There are currently 150 patients in intensive care units in NSW. Of these patients, 127 are not vaccinated. There are over 900 Covid patients in the hospital.

The number of Covid patients on ventilators currently stands at 66 and the death toll from the current epidemic stands at 100.

As cases increase in NSW, data analysts predict cases could reach 3,000 per day or 20,000 per week by the end of September. But the real increase in intensive care is expected in October.

“There is a big gap between what is said publicly and what is already happening on the front lines,” said the ICU doctor.

“Because the reality is that the system is already not doing what it is supposed to do. We had to cancel a scheduled heart operation and other major surgeries for the patients. “

Regarding triage of patients, the ICU doctor said specialists are already talking about what happens when the hospital reaches its maximum capacity.

“New South Wales Minister of Health Brad Hazzard said we have quadrupled the capacity in intensive care. This is simply not correct. Most recently, he said we have quadrupled the number of fans. These two things are very different issues, ”he said.

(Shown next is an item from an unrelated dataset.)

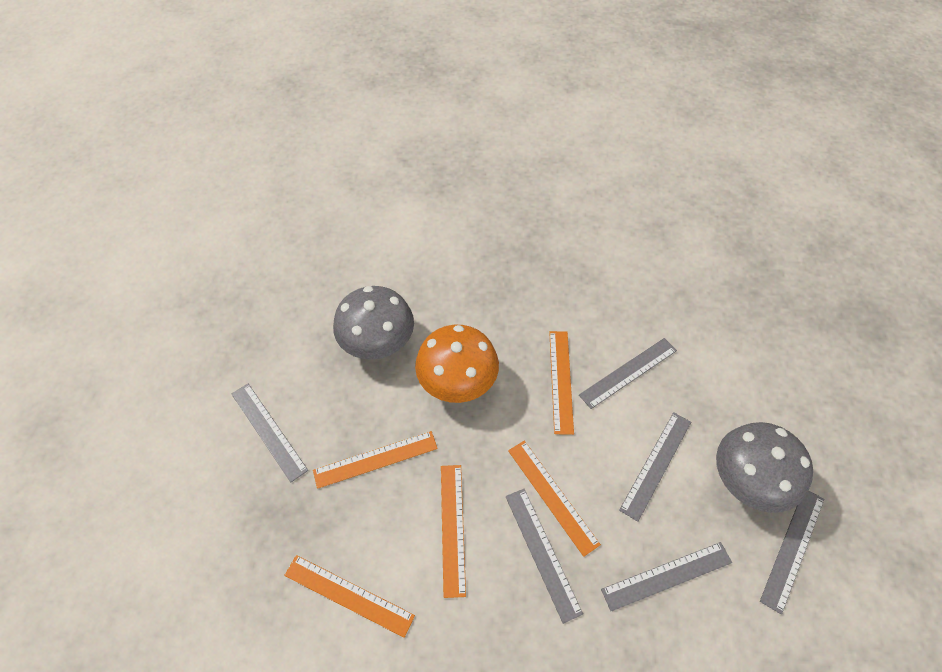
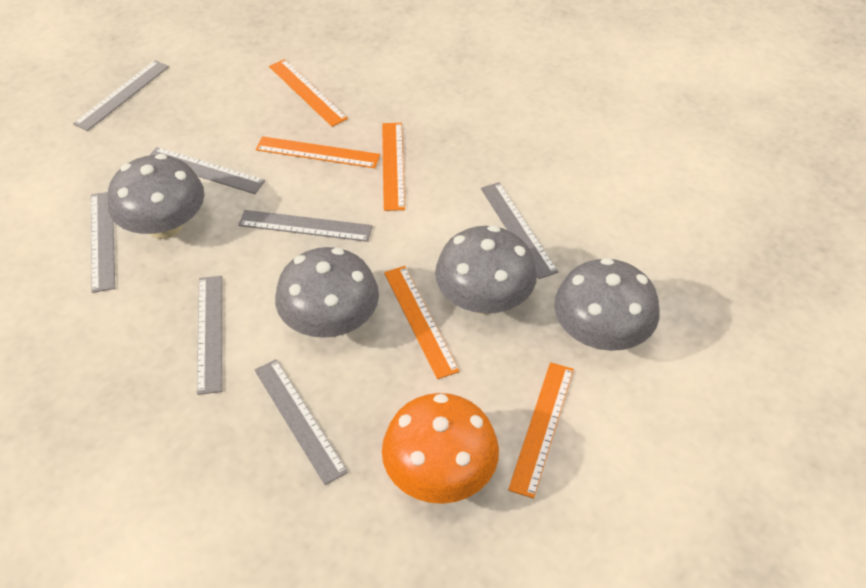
grey mushroom: 2 -> 4
grey ruler: 6 -> 7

“I’ve never seen one of those ‘quadruple fans’ on the front line. I am not sure if these surge fans are up to modern standards or not as I have never seen them.

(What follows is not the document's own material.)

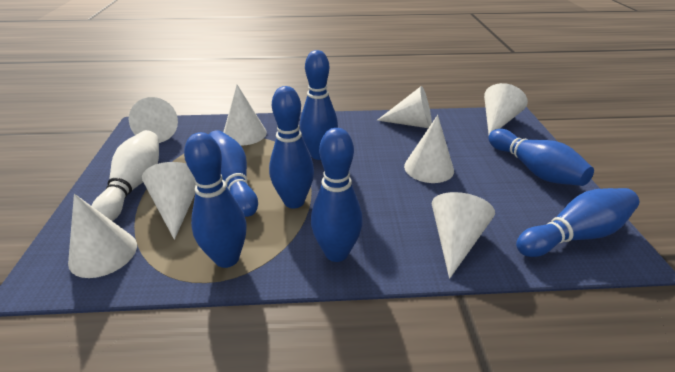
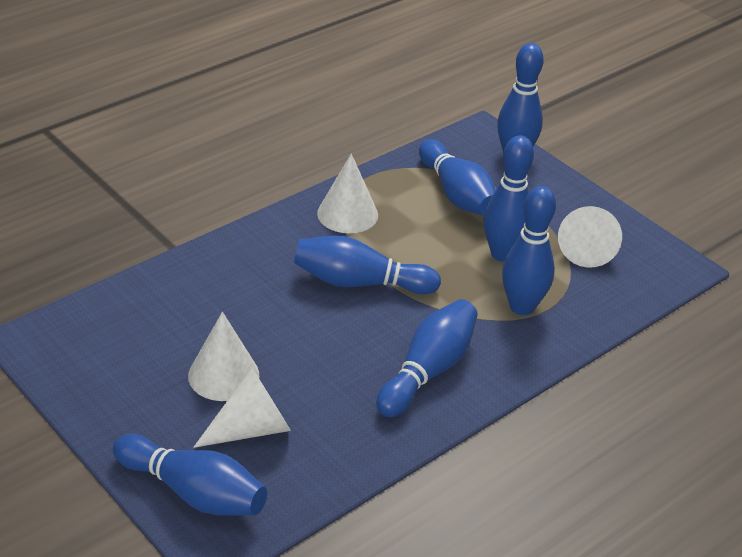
white bowling pin: 1 -> 0
white cone: 8 -> 4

“People are quite angry that you know their family members who are not vaccinated. There were two young people who died prematurely. The two surprised Covid to be family contact with a health worker. “

NSW’s Guidelines for Resource-Based Pandemic Decision-Making are designed to ensure that NSW’s intensive care services are supported to provide consistent care in a manner that is appropriate for current epidemiological and clinical conditions.

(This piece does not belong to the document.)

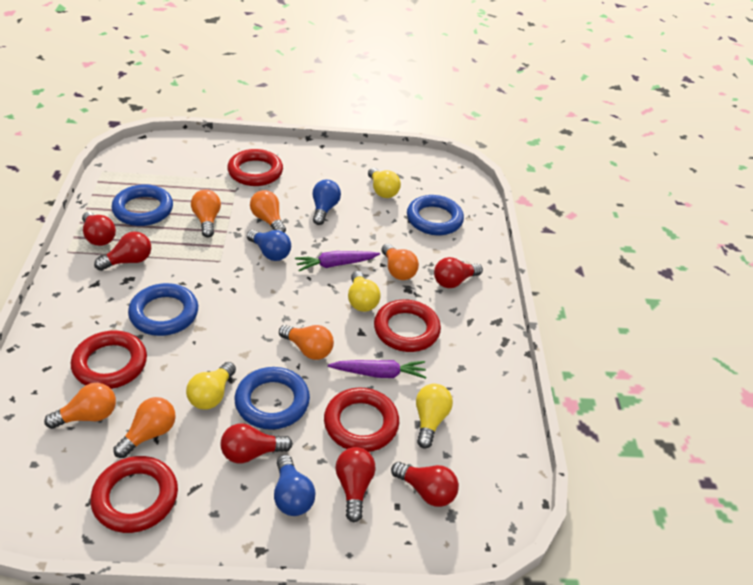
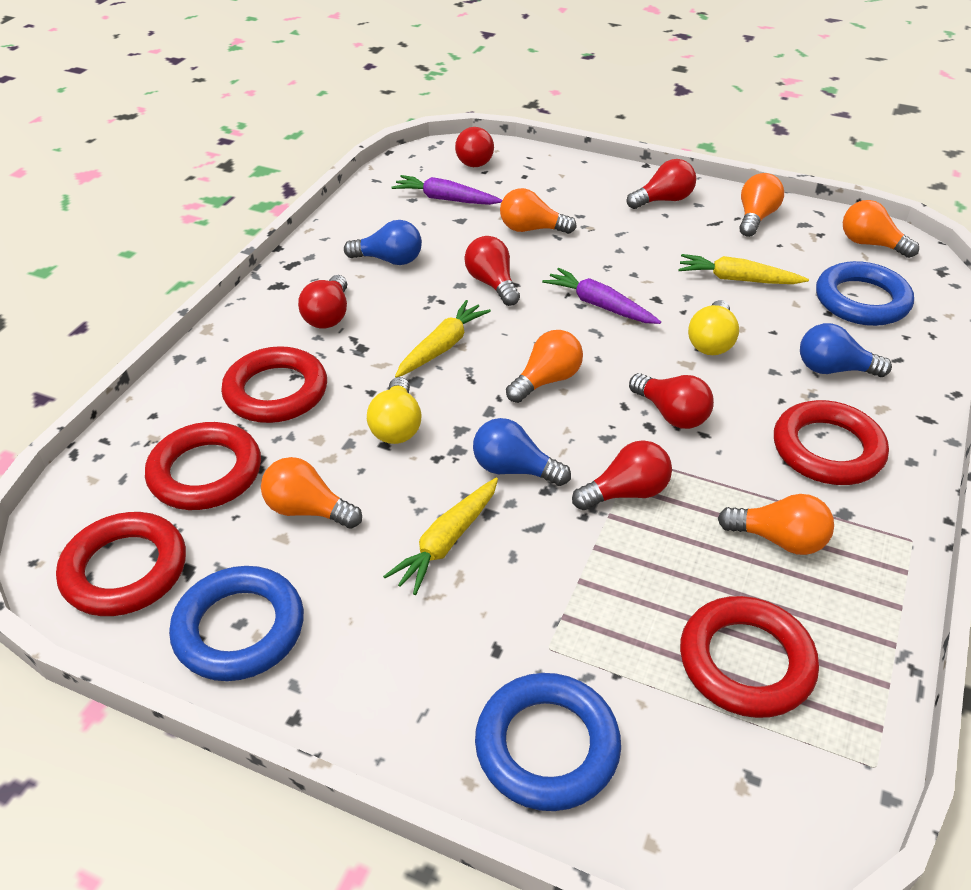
blue ring: 4 -> 3
yellow carrot: 0 -> 3
yellow light bulb: 4 -> 2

The guideline was developed by clinical experts and critical care ethicists in consultation with the NSW Covid-19 Critical Intelligence Unit (CIU) and the NSW Health Ethics Advisory Panel (HEAP).

Each hospital is invited to take an inventory of the following resources to inform their local emergency response in intensive care.
• Critical care beds available and additional ICU bed spaces not ordered.
• Potential suitable bed places in non-intensive care areas that can be used for intensive care
patients, p. ex. convalescence, perioperative units, respiratory units and intensive care units.
• Negative pressure isolation rooms.
• Non-pressurized isolation rooms.
• Check with engineering regarding air conditioning flow rates in negative pressure chambers and
single rooms.
• The equipment and consumables necessary to install and maintain a typical intensive care bed.
• Standard intensive care ventilators.
• Other ventilation devices including transport ventilators and those located outside the intensive care unit,
eg OT, emergency service (ED).
• Portable monitoring devices, including portable oxygen saturation monitors, inside the intensive care unit and other clinical areas.
• Availability of personal protective equipment (PPE).